Your answer must restate the listing below word for word and contain no images.

= = = = =

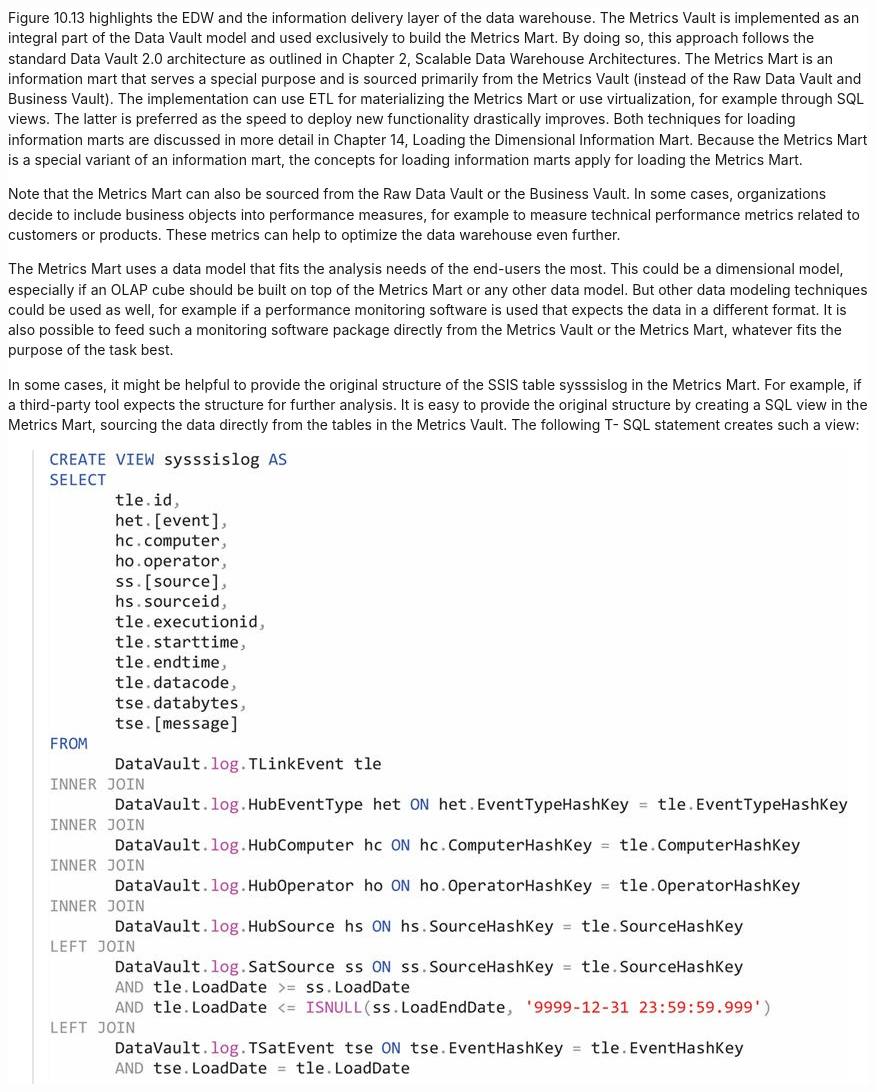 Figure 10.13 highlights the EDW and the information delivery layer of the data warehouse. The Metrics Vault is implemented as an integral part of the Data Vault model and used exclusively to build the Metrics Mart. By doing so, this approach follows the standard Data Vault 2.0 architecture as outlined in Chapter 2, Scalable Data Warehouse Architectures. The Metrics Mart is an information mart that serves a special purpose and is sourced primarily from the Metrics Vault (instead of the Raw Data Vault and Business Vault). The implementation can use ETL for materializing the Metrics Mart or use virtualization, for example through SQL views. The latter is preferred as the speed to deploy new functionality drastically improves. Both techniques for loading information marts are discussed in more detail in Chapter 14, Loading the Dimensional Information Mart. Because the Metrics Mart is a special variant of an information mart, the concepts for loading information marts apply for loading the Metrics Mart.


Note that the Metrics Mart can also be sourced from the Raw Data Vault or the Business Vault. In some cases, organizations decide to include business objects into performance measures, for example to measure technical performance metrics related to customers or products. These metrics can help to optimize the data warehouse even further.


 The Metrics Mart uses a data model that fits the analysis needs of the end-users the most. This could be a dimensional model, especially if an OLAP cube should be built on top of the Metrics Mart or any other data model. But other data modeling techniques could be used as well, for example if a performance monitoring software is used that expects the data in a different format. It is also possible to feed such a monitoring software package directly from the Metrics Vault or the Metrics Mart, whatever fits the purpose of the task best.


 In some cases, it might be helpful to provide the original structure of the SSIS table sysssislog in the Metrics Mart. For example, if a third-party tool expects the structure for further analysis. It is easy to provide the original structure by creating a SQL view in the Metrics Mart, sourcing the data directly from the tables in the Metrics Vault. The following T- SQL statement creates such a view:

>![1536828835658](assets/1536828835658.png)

= = = = =

Solution to this task
 Figure 10.13 highlights the EDW and the information delivery layer of the data warehouse. The Metrics Vault is implemented as an integral part of the Data Vault model and used exclusively to build the Metrics Mart. By doing so, this approach follows the standard Data Vault 2.0 architecture as outlined in Chapter 2, Scalable Data Warehouse Architectures. The Metrics Mart is an information mart that serves a special purpose and is sourced primarily from the Metrics Vault (instead of the Raw Data Vault and Business Vault). The implementation can use ETL for materializing the Metrics Mart or use virtualization, for example through SQL views. The latter is preferred as the speed to deploy new functionality drastically improves. Both techniques for loading information marts are discussed in more detail in Chapter 14, Loading the Dimensional Information Mart. Because the Metrics Mart is a special variant of an information mart, the concepts for loading information marts apply for loading the Metrics Mart.


Note that the Metrics Mart can also be sourced from the Raw Data Vault or the Business Vault. In some cases, organizations decide to include business objects into performance measures, for example to measure technical performance metrics related to customers or products. These metrics can help to optimize the data warehouse even further.


 The Metrics Mart uses a data model that fits the analysis needs of the end-users the most. This could be a dimensional model, especially if an OLAP cube should be built on top of the Metrics Mart or any other data model. But other data modeling techniques could be used as well, for example if a performance monitoring software is used that expects the data in a different format. It is also possible to feed such a monitoring software package directly from the Metrics Vault or the Metrics Mart, whatever fits the purpose of the task best.


 In some cases, it might be helpful to provide the original structure of the SSIS table sysssislog in the Metrics Mart. For example, if a third-party tool expects the structure for further analysis. It is easy to provide the original structure by creating a SQL view in the Metrics Mart, sourcing the data directly from the tables in the Metrics Vault. The following T- SQL statement creates such a view:

>![1536828835658](assets/1536828835658.png)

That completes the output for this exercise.